Drink Plenty of Water
It would be wise to limit the amount of alternative beverages that you consume in the place of water. Most of these beverages are filled with empty calories and offer little to no nutrient value. What’s more is that people struggle with understanding their hunger cues and will mistakenly substitute food in a place where they simply needed more water.
By keeping your water intake high you’ll feel more hydrated and even satiated to the point that you won’t need to be incessantly snacking.
Not to mention the increased activity you’ll get from taking all those extra trips to the bathroom ;).
Keep the “trigger” foods out of the house
This is a good tip that that has worked for some of my clients, not all. If you’re anything like me you like to indulge on snacks with an “all-or-nothing” type approach. Meaning that you can’t just have one oreo, you”ll have to finish off the whole sleeve.

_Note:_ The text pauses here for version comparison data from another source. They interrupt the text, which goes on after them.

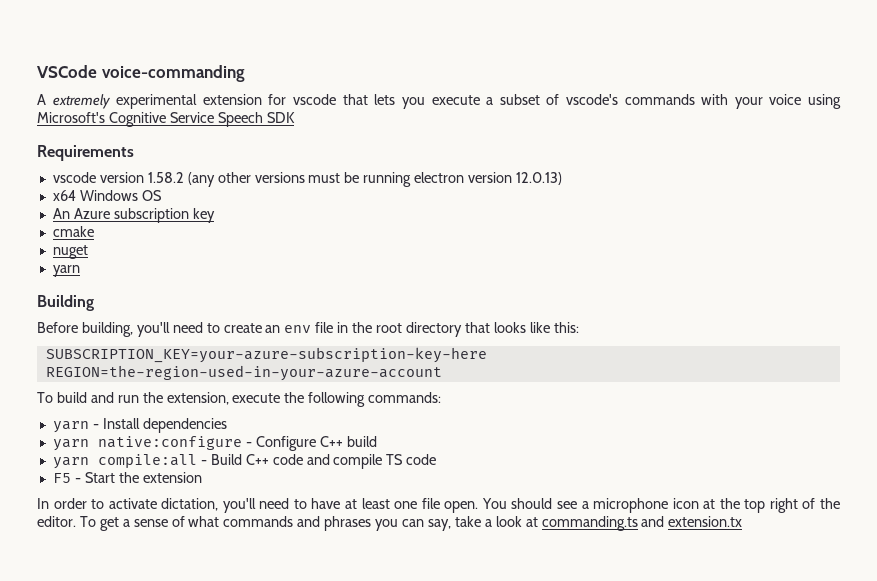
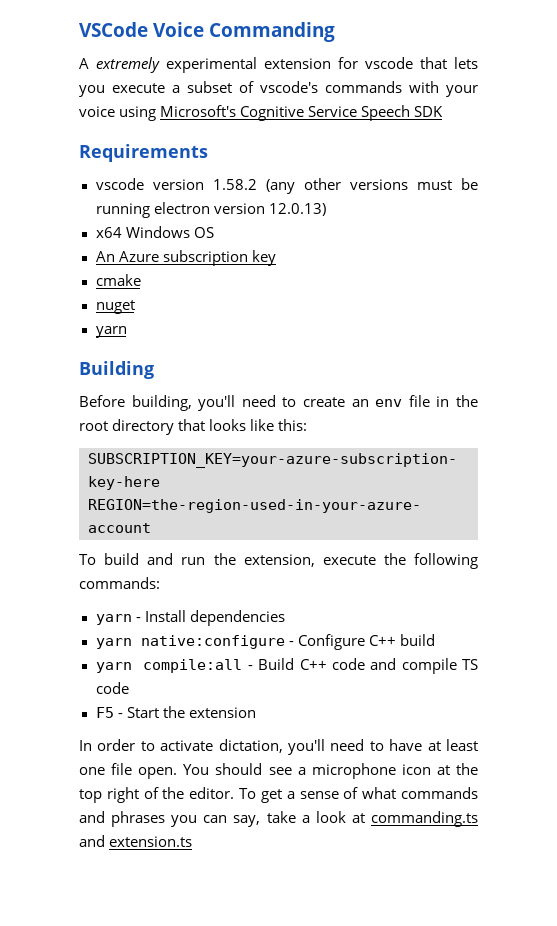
[101,65,245,82] voice-commanding -> [153,22,336,42] Voice Commanding
[668,516,743,527] extension.tx -> [109,836,193,847] extension.ts

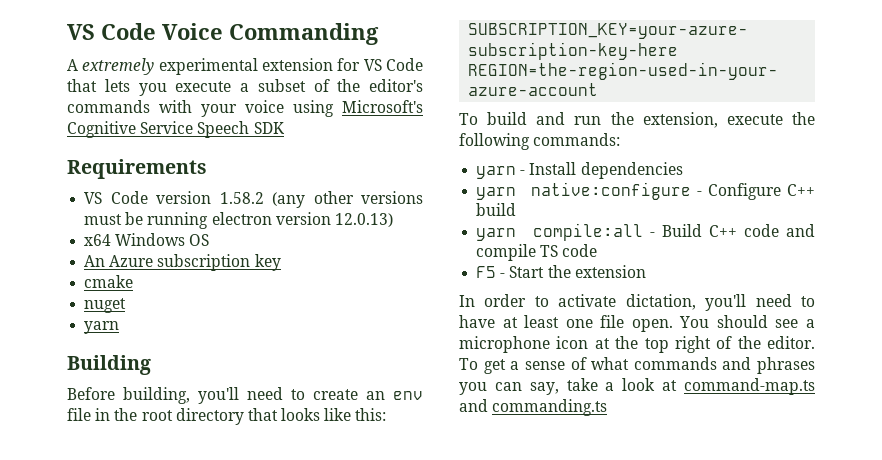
[79,22,148,37] VSCode -> [67,23,156,40] VS Code
[365,57,413,69] vscode -> [363,58,423,71] VS Code
[260,81,318,93] vscode's -> [337,79,423,92] the editor's
[95,178,144,190] vscode -> [84,191,148,204] VS Code
[371,811,478,827] [79,835,193,847] commanding.ts and extension.ts -> [684,378,815,395] [459,399,608,416] command-map.ts and commanding.ts

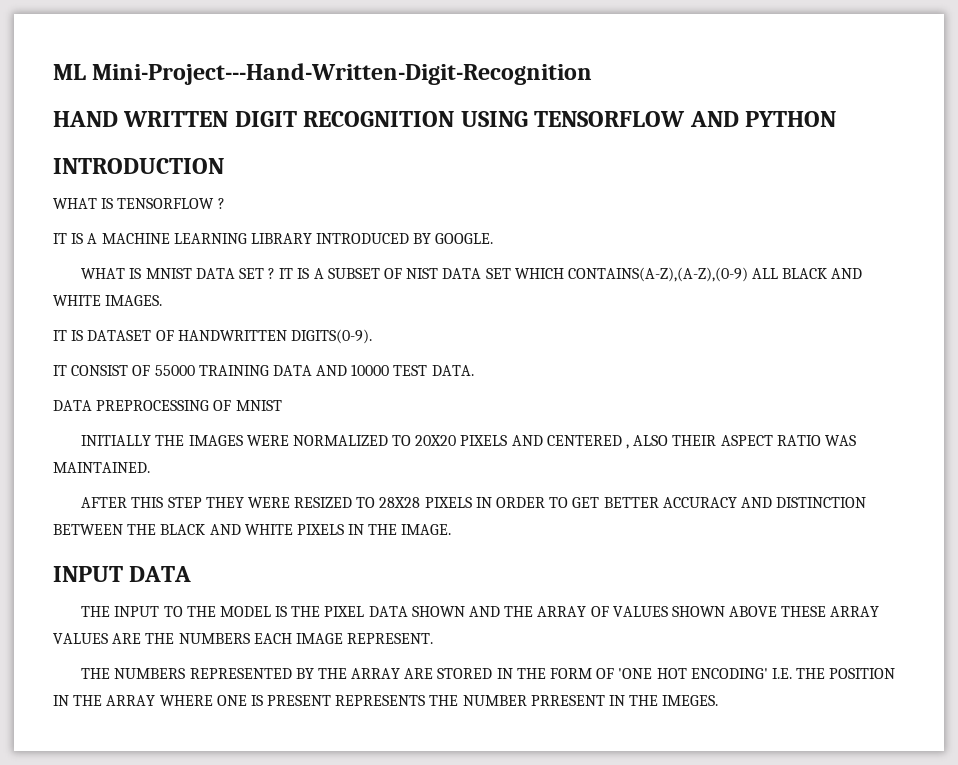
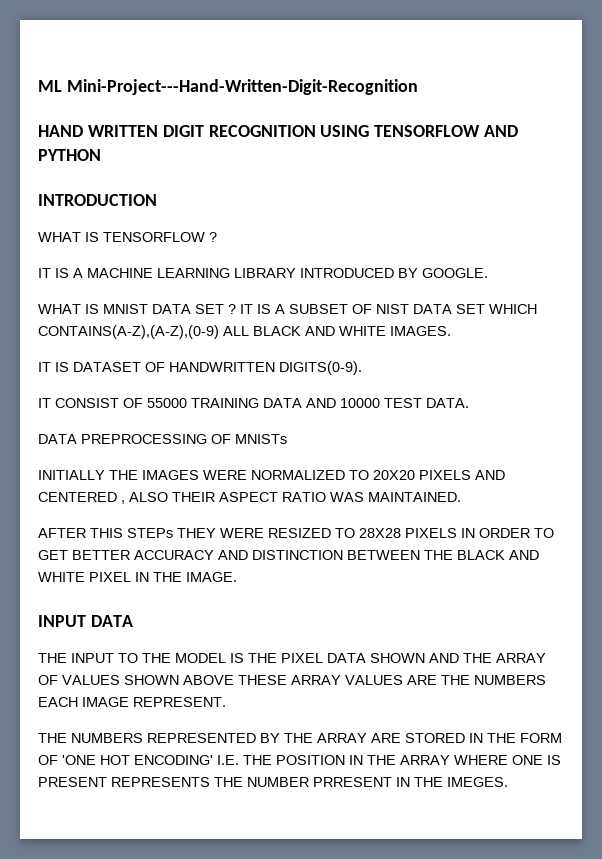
[235,400,282,411] MNIST -> [235,434,287,444] MNISTs
[167,497,202,508] STEP -> [127,528,173,538] STEPs
[296,524,344,535] PIXELS -> [89,572,131,582] PIXEL

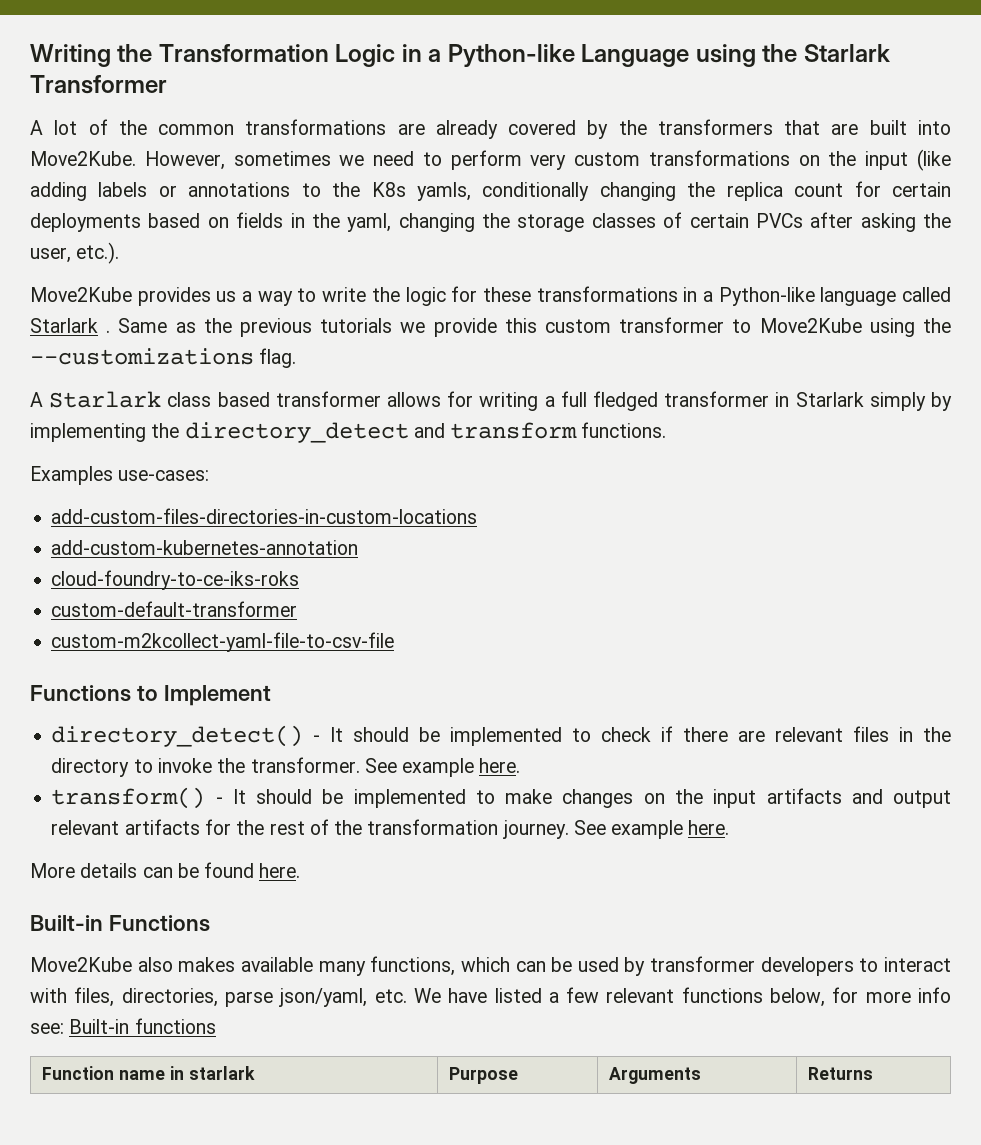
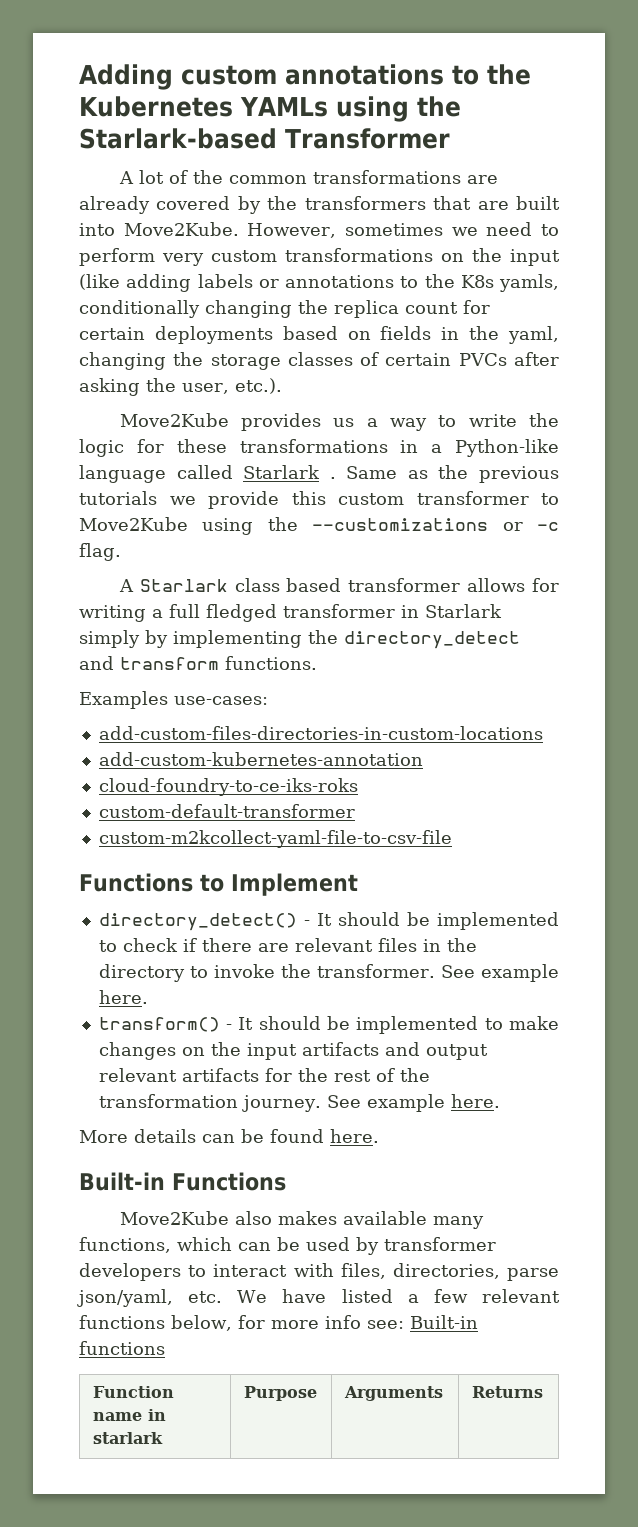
[30,44,890,67] Writing the Transformation Logic in a Python-like Language using the Starlark -> [79,64,531,90] [79,96,461,122] [79,128,277,149] Adding custom annotations to the Kubernetes YAMLs using the Starlark-based
(254, 356) none -> [502,522,559,531] or -c

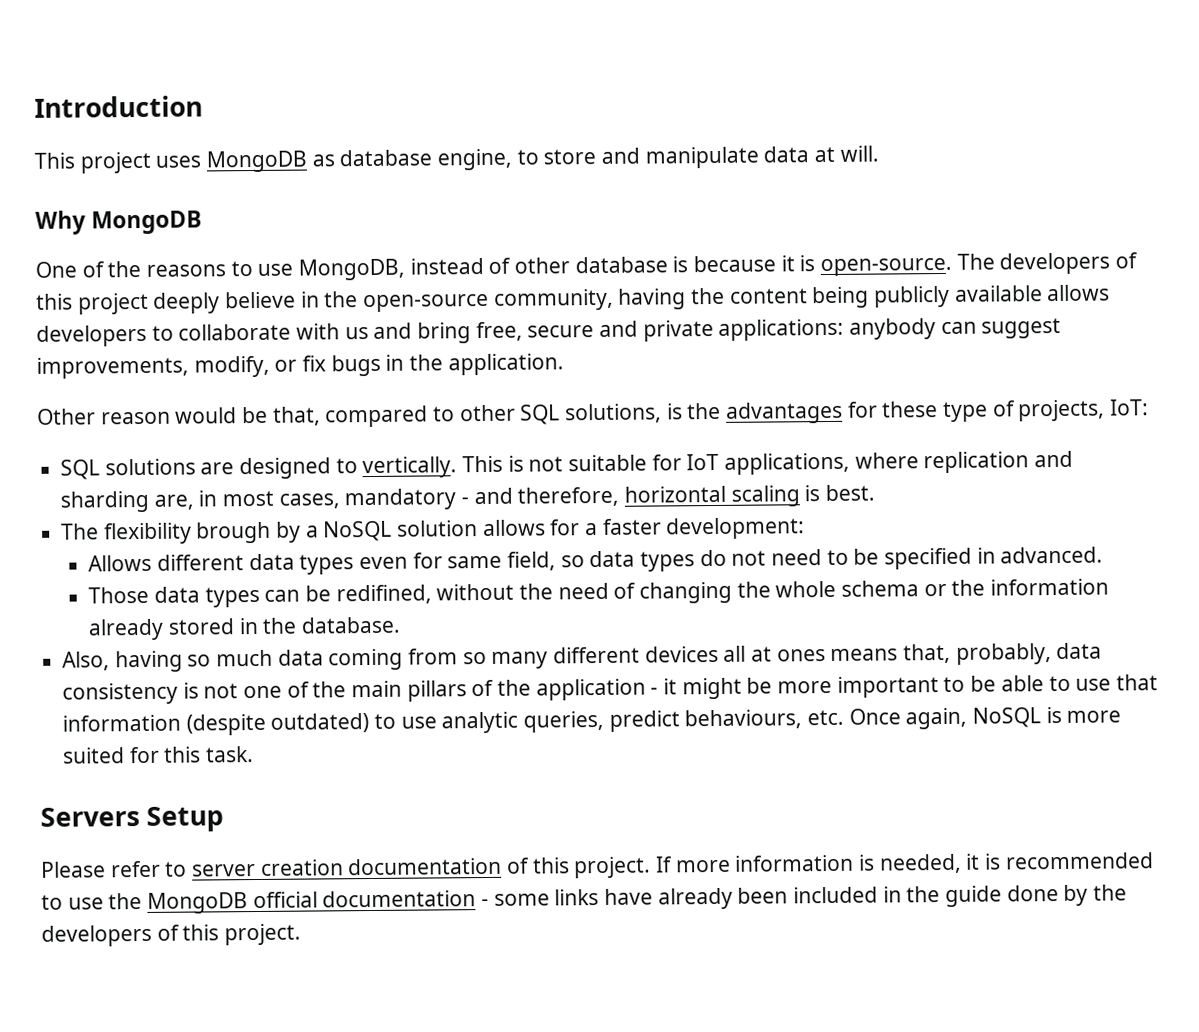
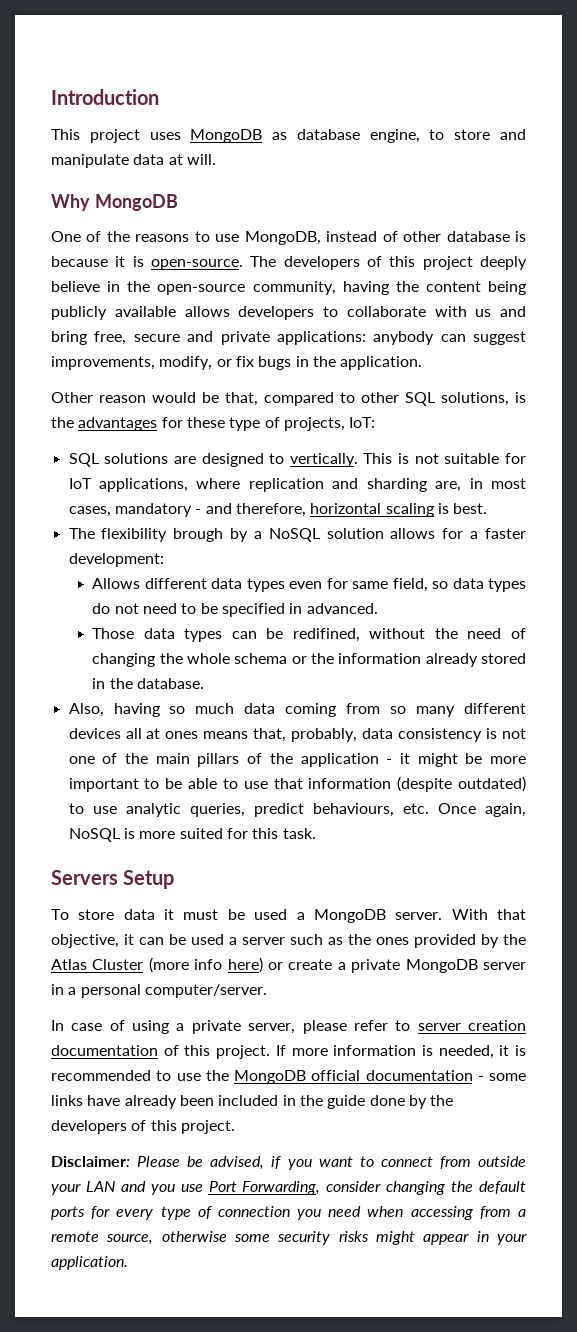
[40,861,106,878] Please -> [51,909,526,923] [51,934,526,948] [51,957,526,973] [51,984,267,998] [51,1020,347,1034] To store data it must be used a MongoDB server. With that objective, it can be used a server such as the ones provided by the Atlas Cluster (more info here) or create a private MongoDB server in a personal computer/server. // In case of using a private server, please
(302, 934) none -> [51,1156,527,1170] [51,1181,526,1195] [51,1206,526,1220] [51,1231,527,1245] [51,1256,128,1270] // Disclaimer: Please be advised, if you want to connect from outside your LAN and you use Port Forwarding, consider changing the default ports for every type of connection you need when accessing from a remote source, otherwise some security risks might appear in your application.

You focus all of your eating on the “next” one instead the one that is right in front of you.
So if this resonates with you, try putting a barrier in between you and these snacks. Get them out of the house! Instead listen to your body. If you feel like having those potato chips, drive to the store and pick yourself up a single serving. Not only will this limit your portion sizes but it adds an extra barrier that may cause you to rethink why you want the potato chips in the first place. You’ll have to get your shoes on and drive to the store just to get your snack. Perhaps it will no longer be worth it? Or you do it anyways! But you are far less likely to over eat these types of foods if you eliminate them from your shopping list in the first place.
Meal plans offer little to no value towards the educational aspects of coaching. They are far more likely to create neurotic habits that have no adaptability to individual behaviors. More importantly they don’t take into account the preferences, accessibility, lifestyle habits, and psychology of peoples eating strategies.
So instead of focusing on a particular diet or way of eating, focus on balance. Try different types of food, experiment with preparation, listen to your hunger cues. It’s all one large experiment that is a lifelong pursuit of health and wellness.
Because it’s a journey, there is no endpoint. So there is really no good reason to limit yourself of any food. You’ll have to do the real work of finding out what works for you and your lifestyle.